How do you find the balance?
It seems that parents who are raising children in a more child-centred model come under fire from their critics for "letting their children run wild". I have heard Unschooling described as parent educators "letting the children do what they want". I agree with them that if this is actually the case then they are doomed to failure. So should children be allowed their own self-definition?
I would say yes, but my opinions may be tempered by my habit of listening to thinkers like Alfie Kohn and what he says on the trouble with pure freedom but we have to remember that our children look to the people around them for guidance, and parents are their first template for what is, and is NOT, socially acceptable.
For me to be a really effective parent, I must identify what my values and goals are for my kids. Even if we are doing things in a child centred/initiated way my partner and I still influence what our children get exposed to, and how they understand what they interact with.
One of my dearest hopes for my children is that they be able to meet their needs in the modern world, so I give them access to Information Technology. I know that, like lollies and fatty or salty foods, kids can find playing games difficult to moderate, because they meet so many of our instinctive needs - for challenge, stimulation, seeking, matching, self-efficacy etc. We value our kids having skill-sets like typing and using a mouse, using a search engine, or writing emails, but not at the exclusion of outdoor activity, creativity and having real social and multi-sensory experiences.
We value learning so we have guidelines like "it's okay to watch something on the computer when the weather is horrible, but it's better if it's something that we are learning from". Like "sometimes foods" it's okay to play games now and then but it becomes problematic if it stops you from making friends, contributing to the household (personally hate the word "chores) or engaging in real world experiences.

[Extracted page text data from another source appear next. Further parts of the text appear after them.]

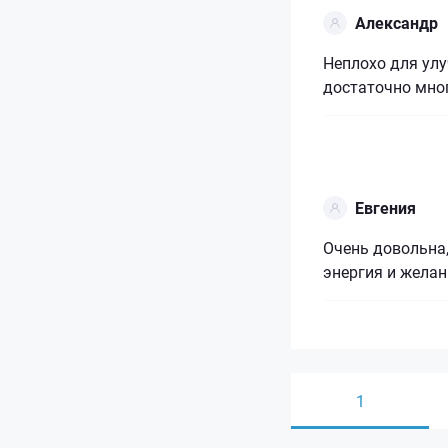
Александр
Неплохо для ул
достаточно мно
Евгения
Очень довольна,
энергия и желан
1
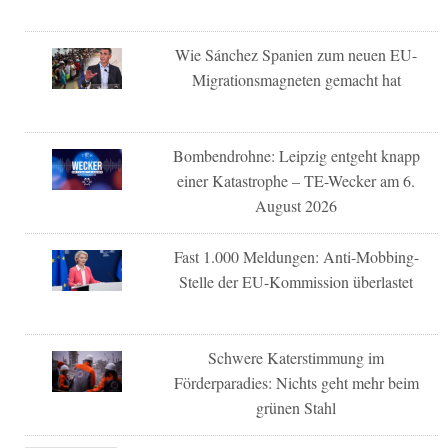
Wie Sánchez Spanien zum neuen EU-
Migrationsmagneten gemacht hat
Bombendrohne: Leipzig entgeht knapp
einer Katastrophe – TE-Wecker am 6.
August 2026
Fast 1.000 Meldungen: Anti-Mobbing-
Stelle der EU-Kommission überlastet
Schwere Katerstimmung im
Förderparadies: Nichts geht mehr beim
grünen Stahl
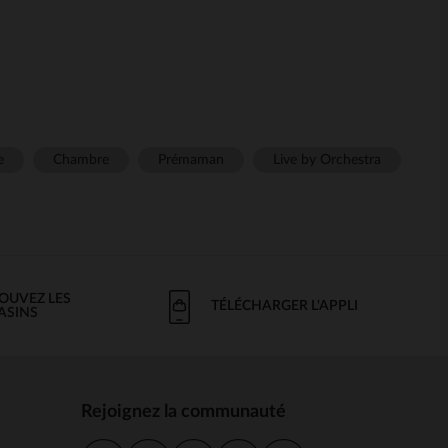
e
Chambre
Prémaman
Live by Orchestra
OUVEZ LES
TÉLÉCHARGER L'APPLI
ASINS
Rejoignez la communauté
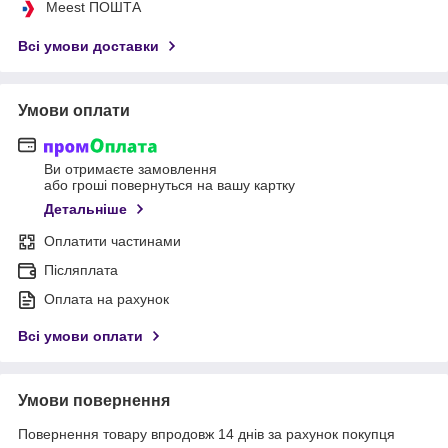
Meest ПОШТА
Всі умови доставки
Умови оплати
Ви отримаєте замовлення
або гроші повернуться на вашу картку
Детальніше
Оплатити частинами
Післяплата
Оплата на рахунок
Всі умови оплати
Умови повернення
Повернення товару впродовж 14 днів за рахунок покупця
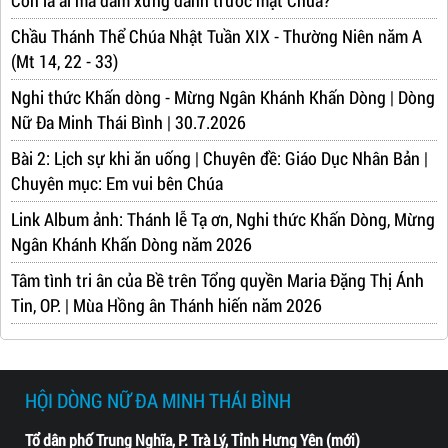
Chầu Thánh Thể Chúa Nhật Tuần XIX - Thường Niên năm A
(Mt 14, 22 - 33)
Nghi thức Khấn dòng - Mừng Ngân Khánh Khấn Dòng | Dòng
Nữ Đa Minh Thái Bình | 30.7.2026
Bài 2: Lịch sự khi ăn uống | Chuyên đề: Giáo Dục Nhân Bản |
Chuyên mục: Em vui bên Chúa
Link Album ảnh: Thánh lễ Tạ ơn, Nghi thức Khấn Dòng, Mừng
Ngân Khánh Khấn Dòng năm 2026
Tâm tình tri ân của Bề trên Tổng quyền Maria Đặng Thị Ánh
Tin, OP. | Mùa Hồng ân Thánh hiến năm 2026
HỘI DÒNG NỮ ĐA MINH THÁI BÌNH
Tổ dân phố Trung Nghĩa, P. Trà Lý, Tỉnh Hưng Yên (mới)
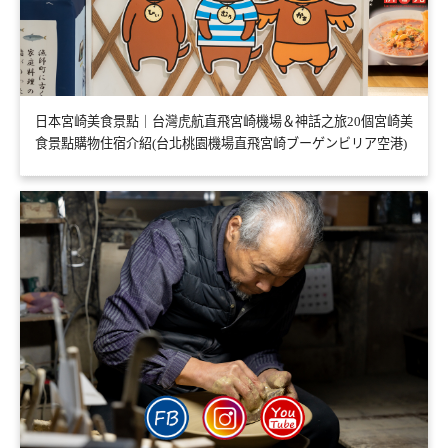
日本宮崎美食景點｜台灣虎航直飛宮崎機場＆神話之旅20個宮崎美
食景點購物住宿介紹(台北桃園機場直飛宮崎ブーゲンビリア空港)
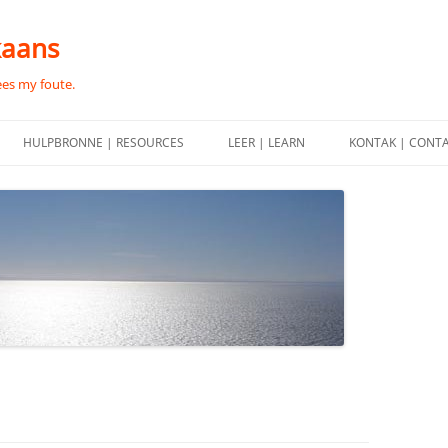
kaans
ees my foute.
HULPBRONNE | RESOURCES
LEER | LEARN
KONTAK | CONT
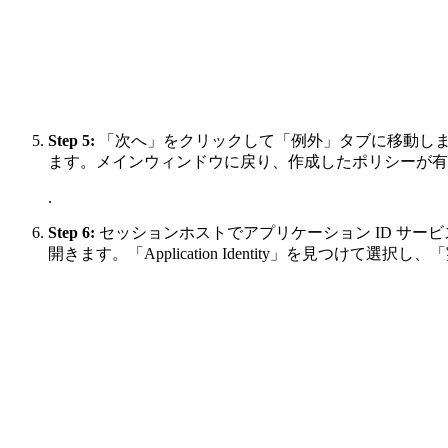
Step 5:
「次へ」をクリックして「例外」タブに移動し
ます。メインウィンドウに戻り、作成したポリシーが有
.
Step 6:
セッションホストでアプリケーション ID サービスを実
開きます。「Application Identity」を見つ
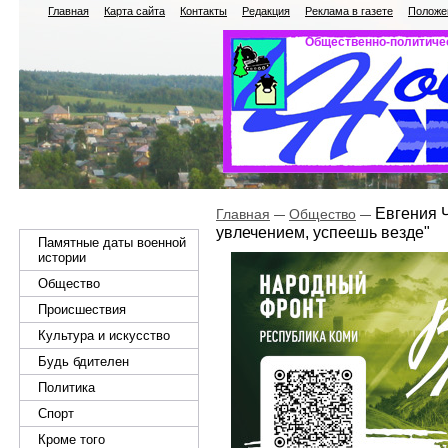
Главная
Карта сайта
Контакты
Редакция
Реклама в газете
Положен
Общественно-политичес
Евгения Ч
Главная
Общество
увлечением, успеешь везде"
Памятные даты военной
истории
Общество
Происшествия
Культура и искусство
Будь бдителен
Политика
Спорт
Кроме того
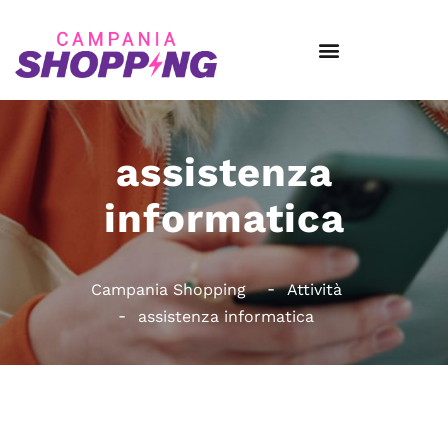
assistenza
informatica
Campania Shopping
Attività
assistenza informatica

If what your children are getting into is undermining things that you have as core values to your family, then it's a good time for the parents to intervene - it's either that, or re-assess what you value and why. You can have a talk with your kids and figure out what they are getting out of their interests or activities. You may be able to suggest, or get them to come up with, different things that fill the same function for them. It's only by having open lines of communication and trust that parents can know when to let go, and let the children do what they want, and when they still need to have a guiding hand in their children's lives.